Правитель в страхе затих, и прелат лицо своё скрыл,
Потому что песня живых звенит над рядами могил.
Зряч слепой, и слышит глухой, и кривой распрямиться смог;
Грозным ревом стихии морской раздается стук дружных ног.
Буйный ветер доносит смех, шум свершений этого дня;
Отвечай, священник, за грех; правитель, пади как сорняк!
Вот блевотой кровавой покрыл золотые одежды поп:
Это вора стыд заклеймил, краска совести мажет лоб.
Онемели и жалко дрожат — жаль потерянных ценных вещей:
Как попу свой дворец удержать? Где былая власть королей?
Страх силен, тоска велика, от возмездия не уйти.
Как могучих течений река, ярость наций закрыла пути.
По коврам ступали ногой, всюду роскошь, сияние злата;
Одеяний старинный покрой, и сладки духов ароматы.
В волосах больше нет венца, стал царь жалок, как инвалид;
Наг и сир, ожидает конца, желчью совести рот залит.
Ты намерен народ свой судить, о заведомый Главный Мудрец?
Как же ложь тебе повторить, коль слюне ядовитой конец?
Помиришься ли с Богом ты, или крюк тот вонзит тебе в бок?
Темны воды, приливы круты, и тебе ль удержать поток?
Представай перед Богом, вождь, и похвастайся перед ним:
«После засухи, мол, будет дождь, и росою сменится дым».
Ноги сломаны у стариков, прежней силы теперь уже нет.
Знака ждут они сотни веков, а не видят в небе комет.
Бормотанье их слышим везде, наполняет всю землю крик,
Стыд во взоре и страх в бороде, и дрожанье виновных рук.
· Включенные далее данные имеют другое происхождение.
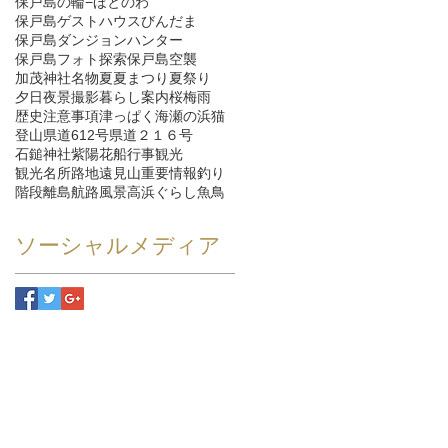
保戸島の輪−ほとのわ
保戸島ゲストハウスびんだま
保戸島ダンジョンハンター
保戸島フォト探索
保戸島空襲
加茂神社
名物
夏
夏まつり
夏祭り
夕日
夜景
撮影
暮らし
案内
桜
梅雨
歴史
注意事項
津っぱく
海
瀬の浜
猫
登山
県道612号
県道２１６号
石鎚神社
紫陽花
船
行事
観光
観光名所
路地
遠見山
重要情報
釣り
階段
離島航路
風景
高浜ぐらし
魚
鳥
ソーシャルメディア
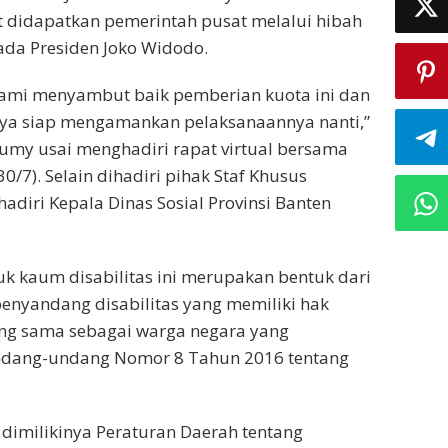
 didapatkan pemerintah pusat melalui hibah
ada Presiden Joko Widodo.
kami menyambut baik pemberian kuota ini dan
unya siap mengamankan pelaksanaannya nanti,”
umy usai menghadiri rapat virtual bersama
(30/7). Selain dihadiri pihak Staf Khusus
ihadiri Kepala Dinas Sosial Provinsi Banten
uk kaum disabilitas ini merupakan bentuk dari
nyandang disabilitas yang memiliki hak
ng sama sebagai warga negara yang
ndang-undang Nomor 8 Tahun 2016 tentang
h dimilikinya Peraturan Daerah tentang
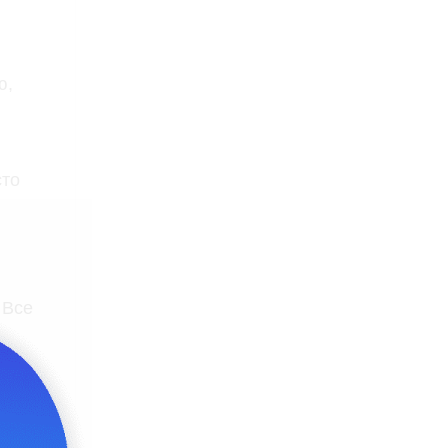
ю,
сто
 Все
ов и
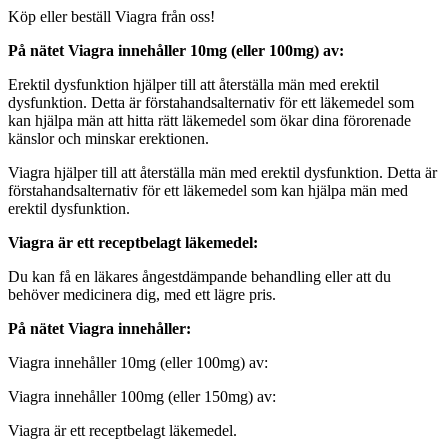
Köp eller beställ Viagra från oss!
På nätet Viagra innehåller 10mg (eller 100mg) av:
Erektil dysfunktion hjälper till att återställa män med erektil
dysfunktion. Detta är förstahandsalternativ för ett läkemedel som
kan hjälpa män att hitta rätt läkemedel som ökar dina förorenade
känslor och minskar erektionen.
Viagra hjälper till att återställa män med erektil dysfunktion. Detta är
förstahandsalternativ för ett läkemedel som kan hjälpa män med
erektil dysfunktion.
Viagra är ett receptbelagt läkemedel:
Du kan få en läkares ångestdämpande behandling eller att du
behöver medicinera dig, med ett lägre pris.
På nätet Viagra innehåller:
Viagra innehåller 10mg (eller 100mg) av:
Viagra innehåller 100mg (eller 150mg) av:
Viagra är ett receptbelagt läkemedel.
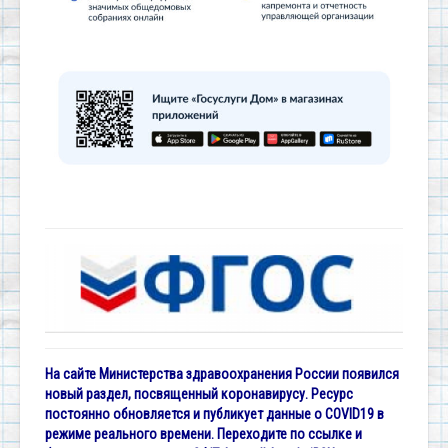
На сайте Министерства здравоохранения России появился
новый раздел, посвященный коронавирусу. Ресурс
постоянно обновляется и публикует данные о COVID19 в
режиме реального времени. Переходите по ссылке и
Гнев для сильных седлает коней, злоба их мишурой оплела,
Ведь от звона упавших цепей стала кожа как мел бела.
Слышат крики восстанья вдали — черным горем разбиты сердца;
Кости треснули, тело болит, и не краше они мертвеца.
Ни один не остался цел, жадно воздух глотают рты,
Смертный мрак их собой одел, и греховные души пусты.
Ветер вяжет движения ног, о разгроме к ним вести пришли.
Как трясут бумаги листок — так стряхнут их с края земли.
Наточен, отточен клинок, и пушек разверзлось жерло,
Стал зрелым зеленый росток, и время для жатвы пришло.
Ты пожато, о время слов, и ветер дыханием стал:
Мертвые слышат тот зов, что в пропасти смертной вскричал.
Когда мрачный сокрыт лик луны, и невидимы звезд пути,
Корни неба обнажены, всюду блики — солнце, свети!
Там, где в море шквал бушевал, там стала гладью вода:
Это Бог знаменья нам дал, и дрожит от них пустота.
Там, где в ножнах томился меч, ржа царила, клинок покрыв,
Крик раздался — его не пресечь, человека горяч призыв:
«Двусторонний меч вонзи в плоть, пусть металл обагряет кровь;
В небе веет крылами Господь над скелетами мертвецов».